Hasta la víspera de su muerte, Don Benito comió generosamente. El Lunes 16 de julio, la cocinera del palacio le preparó un suculento menú que incluía sopa de tallarines, arroz con huevos fritos, bistec con frijoles acompañado  de una salsa de chile piquín, fruta y café. Por si fuera poco, tomó media copa de Jerez y saboreó algo de pulque. Al caer la noche se abstuvo de cenar pero no se negó a una copita de rompope.
Luego de leer algunas páginas del libro Curso de Historia de las legislaciones comparadas de M. Lerminier, se retiró los anteojos, apagó la pequeña lámpara que iluminaba su recámara y durmió como un bendito. A lo lejos se escuchaba el grito de la guardia que hacía su ronda.
Juárez construyó una nueva dignidad en torno al Palacio Nacional. Lo revistió de austeridad; le imprimió su sello personal y lo hizo respetar. La vieja construcción conoció verdaderamente la identidad republicana.
Con un sueldo de 36mil pesos anuales, Don Benito vivió sencillamente, jamás se dio al lujo o al dispendio.
Concibió al poder como servicio y así vivió hasta el final de sus días.
A propósito de malas costumbres -escribió en “Apuntes para mis hijos”- había otras qué sólo servían para satisfacer la vanidad y la ostentación de los gobernantes.
“Las abolí porque tengo la persuasión de que la respetabilidad del gobernante le viene de la ley y de un recto proceder y no de trajes ni aparatos militares propios sólo para los reyes de teatro”.
La última vez que Don Benito se presentó en las oficinas presidenciales fue el 17 de julio de 1872.
Al día siguiente no pudo salir de su habitación. Durante la noche los dolores en el pecho se habían agudizado. Pidió a su familia que no hablaran con nadie de su estado de salud.
Todavía tuvo fuerza por la tarde para recibir en su recámara a varios de sus ministros y hablar con ellos asuntos públicos, como si nada pasara.
Cerca de las 7 de la noche, Don Benito no pudo más; la angina de pecho dobló su voluntad y el presidente cayó en cama.
Para combatir los intensos dolores en el corazón -que por momentos parecían detener para siempre su marcha-, los médicos aplicaron sobre el pecho de Juárez agua hirviendo, esperando la reacción del músculo cardiaco. La piel parecía desintegrarse por la elevadísima temperatura del agua, pero el presidente aguantó firme la aplicación de los fomentos en dos ocasiones.

━━━━━━━━━━━━━━━━━━━━

__QUÉ HARÁS__
a. Enumera los platillos y bebidas que, según el texto sobre los últimos días de Juárez, incluía el menú que la cocinera del palacio preparó el lunes 16 de julio.
b. Indica si cada afirmación concuerda con el texto sobre los últimos días de Juárez. Responde sí o no y cita las palabras del texto que lo deciden.
(i) Don Benito cenó la noche del lunes 16 de julio.
(ii) La última vez que Don Benito se presentó en las oficinas presidenciales fue el 17 de julio de 1872.
(iii) Don Benito pidió a su familia que informara a todos sobre su estado de salud.
c. Retoma el texto sobre los últimos días de Juárez y continúalo a partir de su última oración.

__EXTRACTOS DE DATOS__
━━━━━━━━━━━━━━━━━━━━

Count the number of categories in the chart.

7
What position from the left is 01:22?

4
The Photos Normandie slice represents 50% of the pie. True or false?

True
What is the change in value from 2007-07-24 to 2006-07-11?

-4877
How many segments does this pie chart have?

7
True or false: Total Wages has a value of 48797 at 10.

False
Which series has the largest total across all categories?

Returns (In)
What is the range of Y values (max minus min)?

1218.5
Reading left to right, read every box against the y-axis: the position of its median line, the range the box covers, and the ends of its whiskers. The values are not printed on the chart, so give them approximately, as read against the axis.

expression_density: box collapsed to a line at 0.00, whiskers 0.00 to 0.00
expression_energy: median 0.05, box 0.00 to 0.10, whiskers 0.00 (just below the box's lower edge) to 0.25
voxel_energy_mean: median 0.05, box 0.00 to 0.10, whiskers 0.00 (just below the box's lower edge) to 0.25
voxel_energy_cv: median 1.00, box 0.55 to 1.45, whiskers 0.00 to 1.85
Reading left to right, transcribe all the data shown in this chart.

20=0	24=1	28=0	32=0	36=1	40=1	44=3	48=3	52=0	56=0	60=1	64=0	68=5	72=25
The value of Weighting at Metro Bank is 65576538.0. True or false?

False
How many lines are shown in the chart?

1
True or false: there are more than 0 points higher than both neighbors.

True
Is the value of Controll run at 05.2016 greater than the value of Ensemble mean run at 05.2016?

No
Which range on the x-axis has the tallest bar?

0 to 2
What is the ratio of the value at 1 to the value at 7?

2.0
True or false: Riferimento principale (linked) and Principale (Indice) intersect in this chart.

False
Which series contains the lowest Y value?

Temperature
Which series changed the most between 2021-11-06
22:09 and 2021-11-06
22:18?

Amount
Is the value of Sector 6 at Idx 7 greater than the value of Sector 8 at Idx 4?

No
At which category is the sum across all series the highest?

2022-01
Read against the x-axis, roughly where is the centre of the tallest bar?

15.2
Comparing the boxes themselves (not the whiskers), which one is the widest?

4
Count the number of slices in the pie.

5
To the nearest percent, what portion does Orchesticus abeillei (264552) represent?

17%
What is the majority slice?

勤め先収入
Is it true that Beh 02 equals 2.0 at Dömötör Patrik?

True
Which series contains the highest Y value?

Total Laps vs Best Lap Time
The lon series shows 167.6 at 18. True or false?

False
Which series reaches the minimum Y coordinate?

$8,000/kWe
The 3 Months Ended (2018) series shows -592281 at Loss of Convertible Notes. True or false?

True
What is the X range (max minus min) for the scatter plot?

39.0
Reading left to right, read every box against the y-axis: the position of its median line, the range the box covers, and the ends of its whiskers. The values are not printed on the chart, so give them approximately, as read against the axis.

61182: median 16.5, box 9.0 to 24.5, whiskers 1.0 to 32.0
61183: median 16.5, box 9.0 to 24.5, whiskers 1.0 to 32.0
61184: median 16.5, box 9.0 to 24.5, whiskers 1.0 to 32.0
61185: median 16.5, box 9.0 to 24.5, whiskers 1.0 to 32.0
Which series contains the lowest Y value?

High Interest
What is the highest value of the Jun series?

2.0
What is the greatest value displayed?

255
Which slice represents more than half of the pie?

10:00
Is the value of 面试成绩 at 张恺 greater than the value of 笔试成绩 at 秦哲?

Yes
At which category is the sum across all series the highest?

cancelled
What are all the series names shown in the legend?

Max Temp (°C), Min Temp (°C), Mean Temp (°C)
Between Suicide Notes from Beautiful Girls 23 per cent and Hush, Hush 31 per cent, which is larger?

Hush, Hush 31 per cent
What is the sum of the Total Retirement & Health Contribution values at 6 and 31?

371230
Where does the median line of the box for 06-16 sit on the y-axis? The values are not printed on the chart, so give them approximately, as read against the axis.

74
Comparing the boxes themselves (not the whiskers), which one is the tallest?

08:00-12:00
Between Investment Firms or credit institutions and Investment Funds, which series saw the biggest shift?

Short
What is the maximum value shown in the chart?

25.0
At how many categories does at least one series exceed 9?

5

━━━━━━━━━━━━━━━━━━━━

__RESPUESTAS NUMERADAS__
a.
- Sopa de tallarines
- Arroz con huevos fritos
- Bistec con frijoles
- Salsa de chile piquín
- Fruta
- Café

b.
(i) No: "Al caer la noche se abstuvo de cenar"
(ii) Sí: "La última vez que Don Benito se presentó en las oficinas presidenciales fue el 17 de julio de 1872."
(iii) No: "Pidió a su familia que no hablaran con nadie de su estado de salud."

c.
Sin embargo, ya no había nada que hacer. Médicos, familiares y amigos esperaban el trágico desenlace en cuestión de horas. Juárez tenía por entonces, 66 años de edad.
“Momentos antes de morir -señala una nota de El Federalista del 20 de julio de 1872- estaba sentado en tranquilamente su cama; a las once y veinticinco minutos se recostó sobre el lado izquierdo, descansó su cabeza sobre su mano, no volvió a hacer movimiento alguno, y a las once y media en punto, sin agonía, sin padecimiento aparente, exhaló el último suspiro”.
Miles de personas acudieron a darle el último adiós a Benito Juárez.
Era tal la cantidad de gente que desfiló frente al catafalco que fue necesario apuntalar el piso del salón de Embajadores para evitar un hundimiento o un derrumbe.
En el Palacio se conservaron los efectos personales del presidente y su mascarilla mortuoria. Con el tiempo pasaron a formar parte de su propia historia.
La estatua de Juárez que se encuentra en el patio Mariano, fue fundida con los cañones que los liberales le arrebataron al General Miramón en Calpulalpan y con los obuses que sirvieron para la defensa de Puebla durante el sitio de 1863.
En el Palacio Nacional, en las habitaciones del presidente, se fundió la historia personal de Don Benito con la gran  historia nacional.
La última escena, descrita por el reportero de “El Federalista” no pudo ser más conmovedora:
“Le contemplamos con una emoción que no trataremos de describir, en su recámara, encima de su cama de bronce, vestido de negro, pálido, pero con la fisonomía tranquila, sin contracción alguna y pareciendo más bien dormir con el plácido y pasajero sueño de la vida, que con el eterno y profundo sueño de la muerte”.